··· Excerpt provided ···

An example of an intervention with minimal scientific rationale is evident in the early work of Schmelzer and Wright (1993). These gastroenterology nurses began a series of studies that examined the procedures for administering an enema. At that time, they found no research in the nursing or medical literature that tested the effectiveness of various enema procedures. Without scientific evidence to justify the use of various procedures for administering enemas—such as the amount of solution, temperature of solution, speed of administration, content of the solution (soap suds, normal saline, or water), positioning of the patient, or measurement of expected outcomes or possible complications—they were faced with relying on the tradition of practice and clinical experience. Their first study involved telephone interviews with nurses across the country in an effort to identify patterns in the methods used to administer enemas; however, this study was unsuccessful in helping Schmelzer and Wright (1996) validate any commonly used techniques to establish guidelines for enema interventions.

In their next study, these researchers developed their own protocol for enemas and pilot-tested it on hospitalized patients awaiting liver transplantation. In their subsequent study with a sample of liver transplant patients, these researchers tested for differences in the effects of various enema solutions (Schmelzer, Case, Chappell, & Wright, 2000). Schmelzer (1999-2001) then conducted a study funded by the National Institute for Nursing Research to compare the effects of three enema solutions on the bowel mucosa. Healthy subjects were paid $100 for each of three enemas, after which a small biopsy specimen was collected. These researchers’ experiences illustrate how the lack of scientific evidence for an intervention requires a series of studies before a large-scale study can be launched to answer important research questions.

··· Listed entries ···

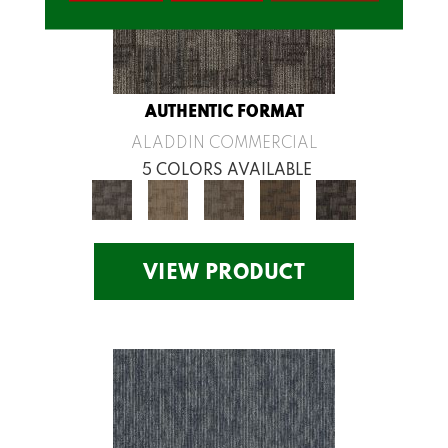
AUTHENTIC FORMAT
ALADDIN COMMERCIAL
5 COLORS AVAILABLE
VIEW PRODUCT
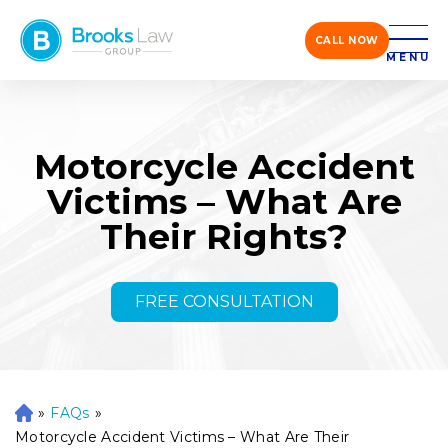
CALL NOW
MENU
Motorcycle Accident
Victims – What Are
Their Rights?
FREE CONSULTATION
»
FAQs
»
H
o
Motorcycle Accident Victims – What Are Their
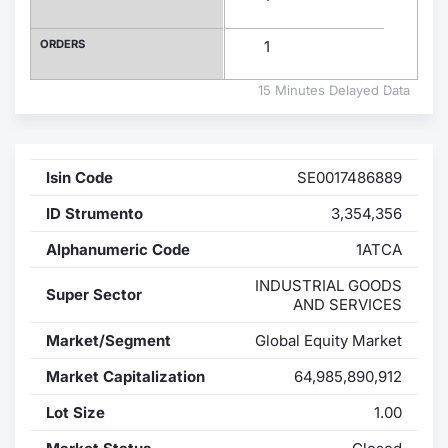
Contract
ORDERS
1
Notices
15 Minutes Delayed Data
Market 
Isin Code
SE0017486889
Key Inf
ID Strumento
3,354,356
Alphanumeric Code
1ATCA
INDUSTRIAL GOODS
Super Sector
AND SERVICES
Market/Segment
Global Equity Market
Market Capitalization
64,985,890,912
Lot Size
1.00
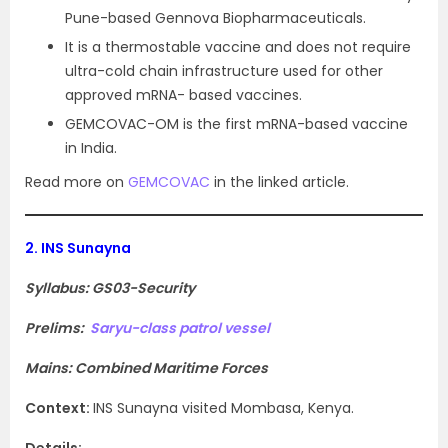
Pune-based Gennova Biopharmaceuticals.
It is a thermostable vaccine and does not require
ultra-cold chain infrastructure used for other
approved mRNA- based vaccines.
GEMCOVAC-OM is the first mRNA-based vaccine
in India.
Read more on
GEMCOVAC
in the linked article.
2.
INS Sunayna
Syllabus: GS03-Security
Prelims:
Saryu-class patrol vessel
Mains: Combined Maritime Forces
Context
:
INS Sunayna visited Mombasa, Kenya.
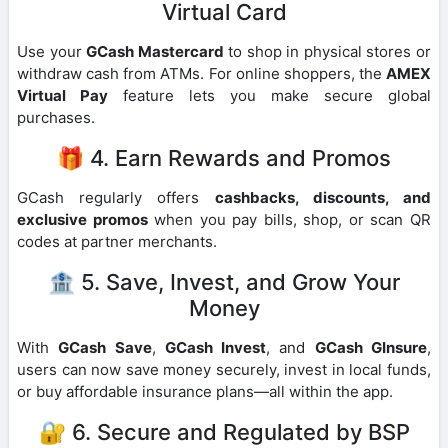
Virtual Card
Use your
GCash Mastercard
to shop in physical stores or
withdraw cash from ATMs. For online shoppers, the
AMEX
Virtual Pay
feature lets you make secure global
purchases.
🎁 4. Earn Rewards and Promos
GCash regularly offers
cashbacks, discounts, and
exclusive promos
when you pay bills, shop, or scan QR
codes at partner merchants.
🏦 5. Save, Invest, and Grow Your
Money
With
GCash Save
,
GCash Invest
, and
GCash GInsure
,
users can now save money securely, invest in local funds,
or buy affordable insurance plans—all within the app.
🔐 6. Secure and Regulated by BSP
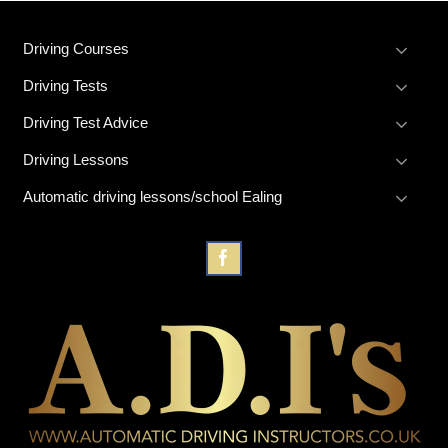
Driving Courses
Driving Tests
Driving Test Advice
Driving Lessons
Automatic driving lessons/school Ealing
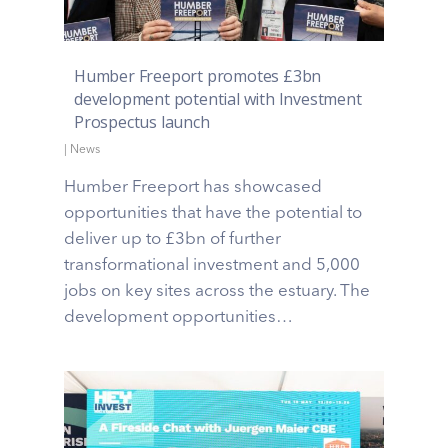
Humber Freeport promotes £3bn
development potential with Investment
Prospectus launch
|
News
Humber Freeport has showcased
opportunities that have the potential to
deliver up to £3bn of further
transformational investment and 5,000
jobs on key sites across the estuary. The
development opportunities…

···

▸ Work instruction A: Copy the text on enema research from "In their next" up to and including "important research questions.", swapping "enema solutions" for "bowel preparation solutions".
▸ Work instruction B: Please pick up the text on enema research after its last sentence and keep it going.
You won't need the data for this.

▸ Response area A:
In their next study, these researchers developed their own protocol for enemas and pilot-tested it on hospitalized patients awaiting liver transplantation. In their subsequent study with a sample of liver transplant patients, these researchers tested for differences in the effects of various bowel preparation solutions (Schmelzer, Case, Chappell, & Wright, 2000). Schmelzer (1999-2001) then conducted a study funded by the National Institute for Nursing Research to compare the effects of three bowel preparation solutions on the bowel mucosa. Healthy subjects were paid $100 for each of three enemas, after which a small biopsy specimen was collected. These researchers’ experiences illustrate how the lack of scientific evidence for an intervention requires a series of studies before a large-scale study can be launched to answer important research questions.

▸ Response area B:
Eventually, these programs of intervention-based research with enemas led to a safety and effectiveness study involving healthy volunteers that showed that enemas using soap suds and tap water produced greater return in bowel evacuation but were more uncomfortable than those using a polyethylene glycol electrolyte solution (Schmelzer, Schiller, Meyer, Rugari, & Case, 2004). Although the two former interventions resulted in a more effective response, a higher degree of surface epithelium loss in the bowel was confirmed on biopsy. These investigators concluded that the risks and benefits of selecting an enema solution must be balanced with the desire to produce a better response versus safety concerns, for example, the resultant effects on the bowel and the patient.

Efficacy versus Effectiveness

Fundamental terms that are often mistakenly interchanged with intervention-based research are efficacy and effectiveness. Both words are used to describe an effect of a treatment or intervention; however, these terms are different and should not be used synonymously. Efficacy refers to the ability to produce a desired, beneficial, or therapeutic effect, and it can be determined only in controlled experimental research trials in which study criteria are stringent. Randomized controlled trials (RCTs) involving the testing of drugs or procedures are most often efficacy studies designed to demonstrate, under optimal conditions, the desired outcomes that a drug or procedure produces (Compher, 2010). Efficacy studies require strict control of as many potentially confounding variables as possible to allow measures of efficacy to be quantified. A treatment that is deemed “efficacious” is one that produces good outcomes when subjected to highly controlled, experimental conditions. Randomized, placebo-controlled trials are required in drug development before the U.S. Federal Drug Administration (U.S. FDA) can approve the new drug.

Effectiveness of a treatment or intervention indicates that it is capable of producing positive results in a usual or routine care condition. This term is generally reserved for interventions studied in situations in which stringent controls on group assignment are not possible or the study might not include a placebo, control, or comparison group. With effectiveness studies, the new intervention may be compared with the existing standard of care to ascertain whether the new treatment is better, worse, or the same as the existing intervention. These studies still require controls in the design and execution of the interventions but are not nearly as stringent as occurs in RCTs. Effectiveness studies most often use real-world clinicians and patients available to researchers. Table 14-1 contrasts the characteristics of efficacy and effectiveness.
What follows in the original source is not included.